練習問題:
- A) キューリくんの不登校を振り返る文章によると、家にテレビを置いていないのはなぜですか。
- B) キューリくんの不登校を振り返る文章を、最後の文の後から書き継いでください。

原文:
WISC‐Ⅳその後 ペアレントトレーニングを知る

キューリくんが小学校に入学した去年のこと、ゴールデンウィーク期間に私が1週間ほど入院したことがあった。

そしてどうやらキューリくん、この体験がきっかけとなり学校へ行けなくなってしまったのだ。

入院の当日、手続きのこともあり、主人とキューリくんそして私の3人で病院へ向かった。

私の部屋が個室だったということもあり、小さなキューリくんの入室も許され、そうして3人で夕方まで部屋でまったり過ごすことになる。

手術は2日後であったので、特に私に制限などもなく、それからキューリくんにとってはうれしかったのが、テレビがあるということだろう。

家には教育上よろしくないとテレビを置いていないので、ここぞとばかり、本来ならば私が横たわるはずであろうベッドに寝転がり、思う存分テレビを楽しんでいた。

さて面会時間終了の放送が流れてきた。

「そろそろ帰ろうか」主人がキューリくんに促す。

「えー、まだ帰りたくないよ」テレビが観たいキューリくん。

「でももう、帰らなきゃいけない決まりなんだよ」

「はーい」

キューリくんはしぶしぶベッドから起き上がり、帰り支度をする。

エレベーターホールまで主人とキューリくんを見送る。

「それじゃあまたね!」

努めて明るく私はそう2人に言った。

「バイバイ!」

キューリくんがおどけてみせる。

エレベーターが閉まり、2人の姿が消えた。

私は何だかほっとして部屋に戻り、そうしてようやくベッドに体を横たえることができた。

30分くらい経った頃だろうか。主人からスマホに着信がある。

「キューリくんが帰り道ずっと泣いていて、止まらない」というのだ。

主人とキューリくんが2人で出掛けるというのは日常的によくあるのだけれど、しかしこんな風に困って電話してきたことなど、一度もなかったのである。

だからこそとても驚いた出来事だった。

別れ際あんなに元気だったキューリくんなのに、どうしたことだろう。

電話をキューリくんに代わってもらう。

「お母さんの手術は大変なものではない」「一週間すれば退院できて、またキューリくんと暮らせるようになる」「だから心配しないで大丈夫」

これらを優しくゆっくりとキューリくんに説いたつもりだった。

「わかった」

電話口なので表情が伝わってこなかったけれど、キューリくんは理解してくれたと思っていた。

問題が起きたのは私が退院後、すぐからであった。学校へ通えなくなってしまったのだ。

参照資料:
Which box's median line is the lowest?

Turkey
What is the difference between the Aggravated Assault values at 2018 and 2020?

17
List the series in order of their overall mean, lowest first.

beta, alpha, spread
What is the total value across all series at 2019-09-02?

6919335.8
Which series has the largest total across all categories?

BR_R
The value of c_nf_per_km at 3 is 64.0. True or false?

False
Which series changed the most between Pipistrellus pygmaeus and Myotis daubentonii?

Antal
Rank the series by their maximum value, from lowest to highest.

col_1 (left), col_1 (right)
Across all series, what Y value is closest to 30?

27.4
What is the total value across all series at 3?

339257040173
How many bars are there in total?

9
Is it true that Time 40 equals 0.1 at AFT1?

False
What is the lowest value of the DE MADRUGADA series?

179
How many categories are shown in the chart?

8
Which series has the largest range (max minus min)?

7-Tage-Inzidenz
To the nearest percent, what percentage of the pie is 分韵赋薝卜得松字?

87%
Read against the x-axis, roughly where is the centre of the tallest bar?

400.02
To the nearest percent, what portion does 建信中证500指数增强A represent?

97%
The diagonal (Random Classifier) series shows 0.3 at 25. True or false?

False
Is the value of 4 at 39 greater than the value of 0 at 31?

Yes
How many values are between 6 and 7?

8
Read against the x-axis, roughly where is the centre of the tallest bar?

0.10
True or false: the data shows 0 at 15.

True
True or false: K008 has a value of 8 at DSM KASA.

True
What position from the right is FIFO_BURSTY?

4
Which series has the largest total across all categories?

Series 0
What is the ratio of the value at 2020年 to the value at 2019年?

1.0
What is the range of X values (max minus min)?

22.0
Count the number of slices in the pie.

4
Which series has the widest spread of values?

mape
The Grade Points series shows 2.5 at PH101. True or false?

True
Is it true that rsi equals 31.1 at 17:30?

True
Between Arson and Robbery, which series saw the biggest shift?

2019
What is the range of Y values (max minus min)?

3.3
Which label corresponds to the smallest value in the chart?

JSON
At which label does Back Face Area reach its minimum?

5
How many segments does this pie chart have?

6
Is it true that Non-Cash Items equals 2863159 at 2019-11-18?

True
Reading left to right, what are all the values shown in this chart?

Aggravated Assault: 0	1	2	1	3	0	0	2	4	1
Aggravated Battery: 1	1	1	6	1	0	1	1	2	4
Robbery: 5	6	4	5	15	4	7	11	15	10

各問の解答:
- A) 教育上よろしくないと考えているからです。

- B)
はじめは朝、家でぐずぐずとして着替えや用意が遅いだけなのだと思っていた。

それが連日のこととなっていき、とうとう1人で学校へ通えなくなってしまう。

特に学校でいじめられているとか、授業がつまらないとか、そういうことではなさそうだった。

「学校へ行くか?」と問うと、顔を歪めて大きな声で泣き、そうして結局学校をお休みする。

そういう日々が1か月以上続いただろうか。

主人と私は困り果てて、女子医大の発達外来を受診することにしたのだった。

そこでは先生が優しくキューリくんに語り掛ける。キューリくんが話しやすい雰囲気を作り、キューリくんの本心を探ろうとしていた。

キューリくんが先生に心を開きかけたほどよいタイミングで、先生が核心をつく。どうして学校へ行かないのかを。

するとキューリくんがつたないながらに教えてくれた。

「お母さんがまた家からいなくなってしまったら悲しいから」「お母さんが家からいなくならないように見張っている」というのである。

キューリくんにとって、母親が1週間いなかったというのはとてもショックな出来事だったのだろう。大人の私には理解できない感覚であった。

先生はおっしゃった。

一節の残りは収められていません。